I have no sympathy for these ISP aspirants. They are only crying hoarse for more and more (concessions). They have no merit in their case. When they attack VSNL it is mostly by misleading the public through the press and other media that they have a hold over.

They are depending on their lobbying power more than merit. Consumers can be taken for a ride if they are not better informed.

I have no sympathies for consumers who fall for misleading propaganda and pretend to be better informed.

Monopolies all over the world have been broken down only over the last few years. In my opinion, the time is not yet ripe for that to happen in India.

Given the same freedom that a private company enjoys, VSNL can surely perform better.

VSNL has recently talked of getting into Web telephony. Doesn't this fly in the face of the ISP policy which specifically says voice telephony on the Internet is forbidden?
Yes. We are carrying out pilot studies for this. We are on just grounds in getting into Web telephony as we are using the Internet as a technology for providing consumers with better services at a lower cost.

We have the mandate to provide telephony. This must not be confused with the use of the Internet PC for telephony, which is not being allowed.

The ISP policy of restricting the use of Web telephony is quite reasonable and does not in anyway contradict our policy of achieving bandwidth efficiency for providing better service.

Have we not moved from the analogue to the digital in television? It is merely adoption of a technology. There is no case for objecting to the VSNL plans.

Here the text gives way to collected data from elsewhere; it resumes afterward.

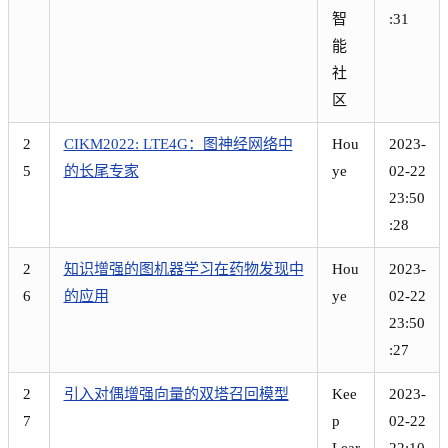
智
:31
能
社
区
2
CIKM2022: LTE4G：图神经网络中
Hou
2023-
5
的长尾专家
ye
02-22
23:50
:28
2
知识增强的图机器学习在药物发现中
Hou
2023-
6
的应用
ye
02-22
23:50
:27
2
引入对偶增强向量的双塔召回模型
Kee
2023-
7
p
02-22
Lear
22:10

Right now we are only experimenting.

How profitable has VSNL's Internet business been?
If you look at the retail connections we are in fact losing marginally. But in the 64kbps leased line business there are some margins, though not substantial. Our pricing has been fairly promotional in nature.

But once the media costs come down to about $ 5,000 per metre for 2mbps things should improve a lot. We always pass on the benefits from lower porting charges to consumers. We are also getting some good deals from British Telecom.

I think it is time for the lobbies that are making so much noise against VSNL to consider having their Web servers here instead of the US. This will improve the balance between inflow and outflow of traffic.